Zet de regels van het onderstaande materiaal om in een genummerde lijst zonder lege regels. Begin bij de eerste regel en stop na de regel met "cocos2d: WARNING: Image". Neem de afbeeldingen niet op in het antwoord.

Verzamelde gegevens:
^^^^^^^^

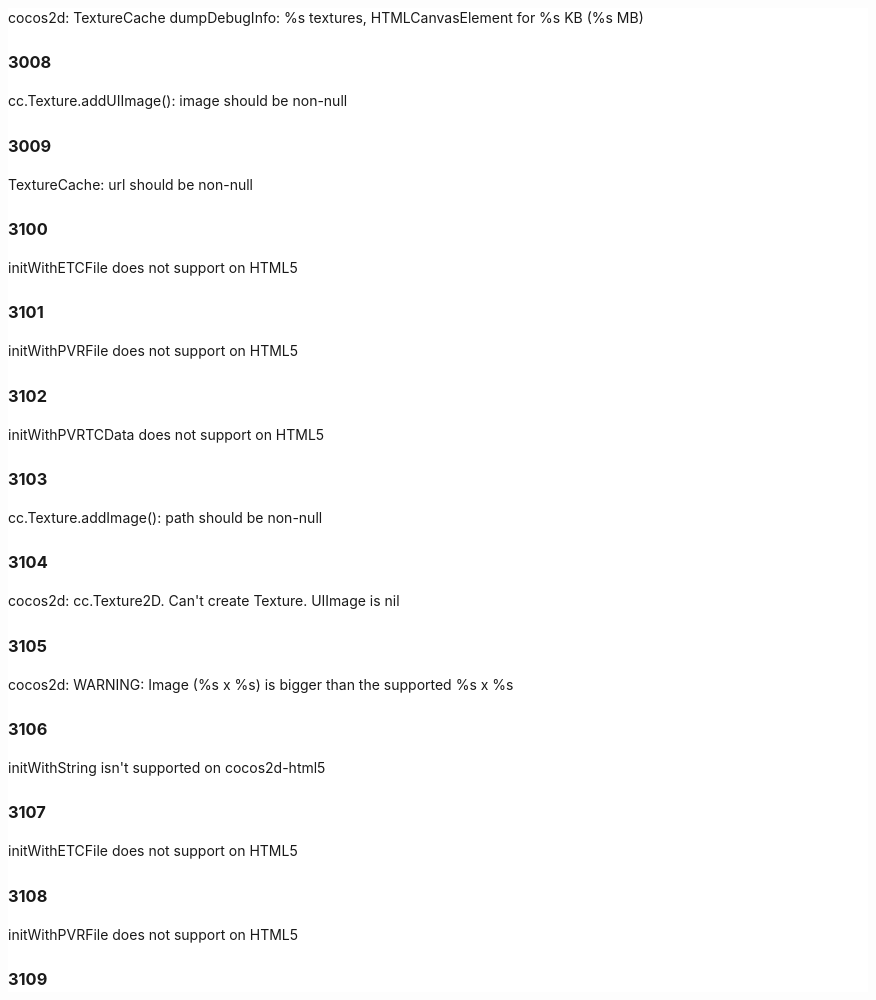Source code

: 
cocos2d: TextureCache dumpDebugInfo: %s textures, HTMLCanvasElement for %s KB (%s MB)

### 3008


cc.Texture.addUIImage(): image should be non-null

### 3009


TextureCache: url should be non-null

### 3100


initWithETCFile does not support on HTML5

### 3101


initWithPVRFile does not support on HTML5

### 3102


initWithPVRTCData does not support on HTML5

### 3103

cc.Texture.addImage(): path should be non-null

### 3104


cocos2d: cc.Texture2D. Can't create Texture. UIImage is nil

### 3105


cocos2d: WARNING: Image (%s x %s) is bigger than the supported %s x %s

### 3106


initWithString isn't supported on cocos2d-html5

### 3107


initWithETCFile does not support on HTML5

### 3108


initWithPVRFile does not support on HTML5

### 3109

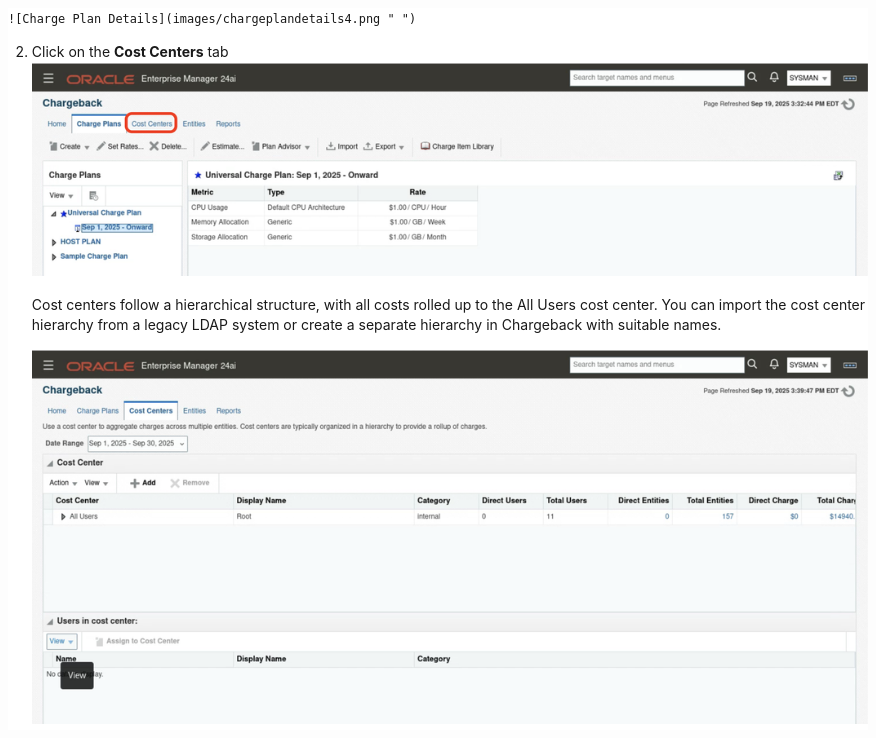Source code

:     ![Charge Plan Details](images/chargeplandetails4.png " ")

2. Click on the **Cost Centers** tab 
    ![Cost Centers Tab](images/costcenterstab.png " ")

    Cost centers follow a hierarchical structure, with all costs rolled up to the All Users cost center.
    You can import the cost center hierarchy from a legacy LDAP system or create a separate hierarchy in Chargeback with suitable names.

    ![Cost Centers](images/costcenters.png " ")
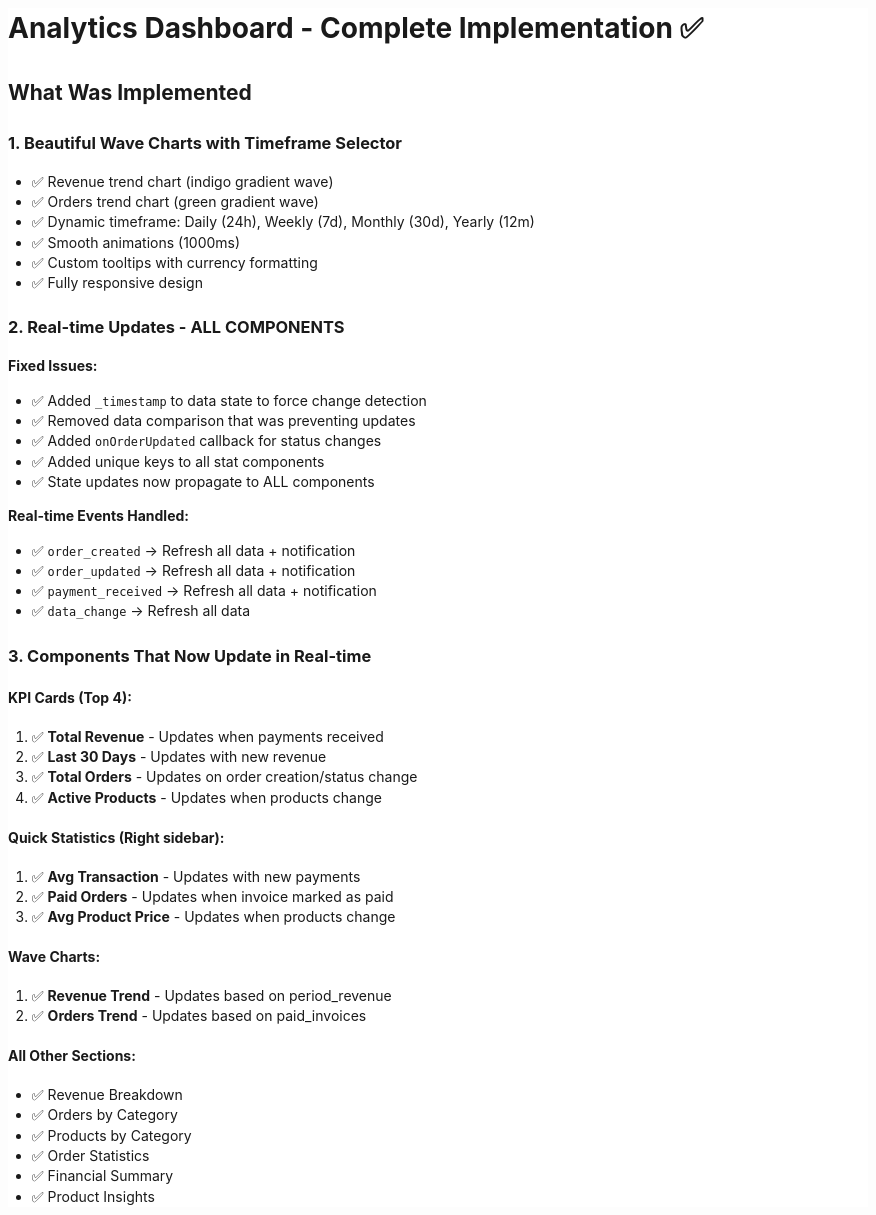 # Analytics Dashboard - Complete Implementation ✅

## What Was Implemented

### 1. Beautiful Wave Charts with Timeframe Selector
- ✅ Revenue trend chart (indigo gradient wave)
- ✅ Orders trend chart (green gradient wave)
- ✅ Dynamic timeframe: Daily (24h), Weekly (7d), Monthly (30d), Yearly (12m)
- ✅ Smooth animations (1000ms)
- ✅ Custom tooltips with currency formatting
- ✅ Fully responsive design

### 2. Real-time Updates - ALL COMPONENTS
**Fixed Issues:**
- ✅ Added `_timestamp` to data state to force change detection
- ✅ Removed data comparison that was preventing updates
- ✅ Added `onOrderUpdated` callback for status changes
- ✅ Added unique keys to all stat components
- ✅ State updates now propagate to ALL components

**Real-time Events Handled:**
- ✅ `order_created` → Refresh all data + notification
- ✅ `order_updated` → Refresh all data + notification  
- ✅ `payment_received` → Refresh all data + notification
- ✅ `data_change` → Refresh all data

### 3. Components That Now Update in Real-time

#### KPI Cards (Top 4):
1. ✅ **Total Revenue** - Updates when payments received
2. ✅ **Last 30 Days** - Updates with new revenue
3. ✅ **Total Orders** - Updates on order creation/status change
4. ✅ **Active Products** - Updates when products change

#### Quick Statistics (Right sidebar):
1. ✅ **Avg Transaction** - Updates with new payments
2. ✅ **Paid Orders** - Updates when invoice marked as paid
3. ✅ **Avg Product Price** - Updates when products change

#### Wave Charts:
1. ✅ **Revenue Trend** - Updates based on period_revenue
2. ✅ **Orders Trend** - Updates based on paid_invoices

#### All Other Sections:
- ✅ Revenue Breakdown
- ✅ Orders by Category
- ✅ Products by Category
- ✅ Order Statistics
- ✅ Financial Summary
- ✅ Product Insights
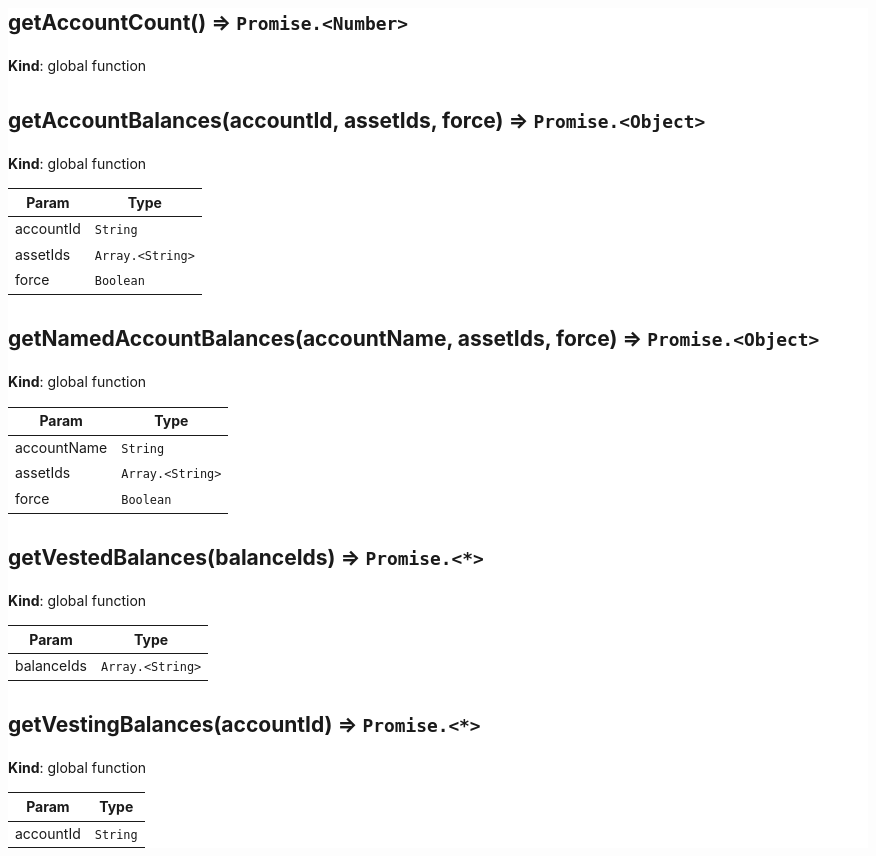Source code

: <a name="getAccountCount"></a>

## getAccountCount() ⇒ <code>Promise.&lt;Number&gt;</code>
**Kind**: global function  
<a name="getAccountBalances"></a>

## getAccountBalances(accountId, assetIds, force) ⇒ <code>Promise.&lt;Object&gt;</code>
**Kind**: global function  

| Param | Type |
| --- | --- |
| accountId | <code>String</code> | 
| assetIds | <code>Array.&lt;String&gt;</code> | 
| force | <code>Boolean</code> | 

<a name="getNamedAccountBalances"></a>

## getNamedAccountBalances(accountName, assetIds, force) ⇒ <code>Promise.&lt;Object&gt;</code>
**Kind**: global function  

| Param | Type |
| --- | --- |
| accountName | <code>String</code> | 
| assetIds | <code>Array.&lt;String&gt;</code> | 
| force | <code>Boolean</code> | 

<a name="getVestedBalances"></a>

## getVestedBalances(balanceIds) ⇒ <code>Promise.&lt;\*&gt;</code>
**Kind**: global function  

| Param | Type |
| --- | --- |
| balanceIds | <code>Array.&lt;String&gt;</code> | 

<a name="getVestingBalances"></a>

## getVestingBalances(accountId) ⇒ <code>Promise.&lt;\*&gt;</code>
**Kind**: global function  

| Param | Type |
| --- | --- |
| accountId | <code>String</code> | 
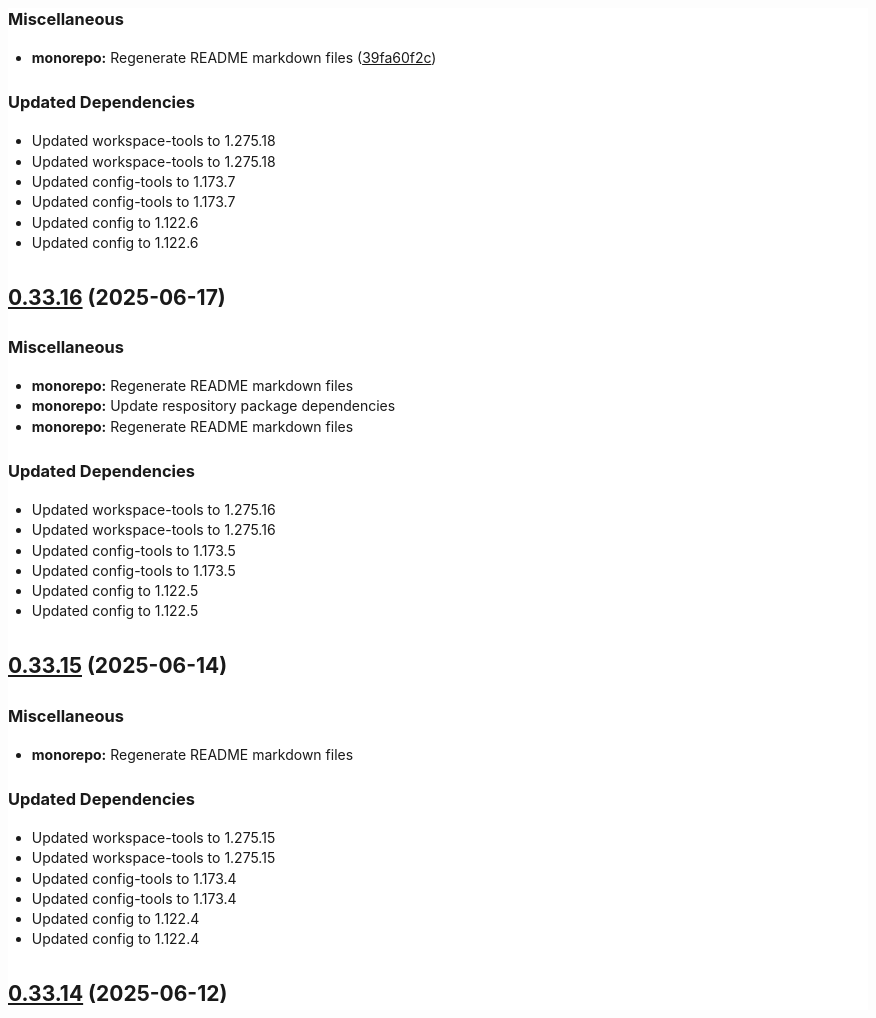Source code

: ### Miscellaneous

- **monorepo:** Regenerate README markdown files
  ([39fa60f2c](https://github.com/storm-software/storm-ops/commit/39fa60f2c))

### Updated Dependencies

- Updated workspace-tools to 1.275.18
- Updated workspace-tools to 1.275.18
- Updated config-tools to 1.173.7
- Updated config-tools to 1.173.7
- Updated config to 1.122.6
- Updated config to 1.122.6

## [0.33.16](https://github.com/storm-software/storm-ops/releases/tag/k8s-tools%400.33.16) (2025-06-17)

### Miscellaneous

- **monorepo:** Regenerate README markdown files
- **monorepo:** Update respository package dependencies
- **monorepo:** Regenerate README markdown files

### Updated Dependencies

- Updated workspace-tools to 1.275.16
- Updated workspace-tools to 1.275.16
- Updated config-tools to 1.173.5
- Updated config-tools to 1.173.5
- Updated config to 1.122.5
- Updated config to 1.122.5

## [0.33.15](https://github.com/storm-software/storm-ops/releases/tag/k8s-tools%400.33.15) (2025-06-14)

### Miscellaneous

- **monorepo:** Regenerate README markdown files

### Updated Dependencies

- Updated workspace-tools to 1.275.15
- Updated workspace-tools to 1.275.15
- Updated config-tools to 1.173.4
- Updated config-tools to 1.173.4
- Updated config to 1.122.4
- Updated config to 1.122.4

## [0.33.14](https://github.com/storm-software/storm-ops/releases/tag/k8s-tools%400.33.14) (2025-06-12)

^^^^^^^^

**UITVOER:**
1. Source code
2. : 
3. cocos2d: TextureCache dumpDebugInfo: %s textures, HTMLCanvasElement for %s KB (%s MB)
4. ### 3008
5. cc.Texture.addUIImage(): image should be non-null
6. ### 3009
7. TextureCache: url should be non-null
8. ### 3100
9. initWithETCFile does not support on HTML5
10. ### 3101
11. initWithPVRFile does not support on HTML5
12. ### 3102
13. initWithPVRTCData does not support on HTML5
14. ### 3103
15. cc.Texture.addImage(): path should be non-null
16. ### 3104
17. cocos2d: cc.Texture2D. Can't create Texture. UIImage is nil
18. ### 3105
19. cocos2d: WARNING: Image (%s x %s) is bigger than the supported %s x %s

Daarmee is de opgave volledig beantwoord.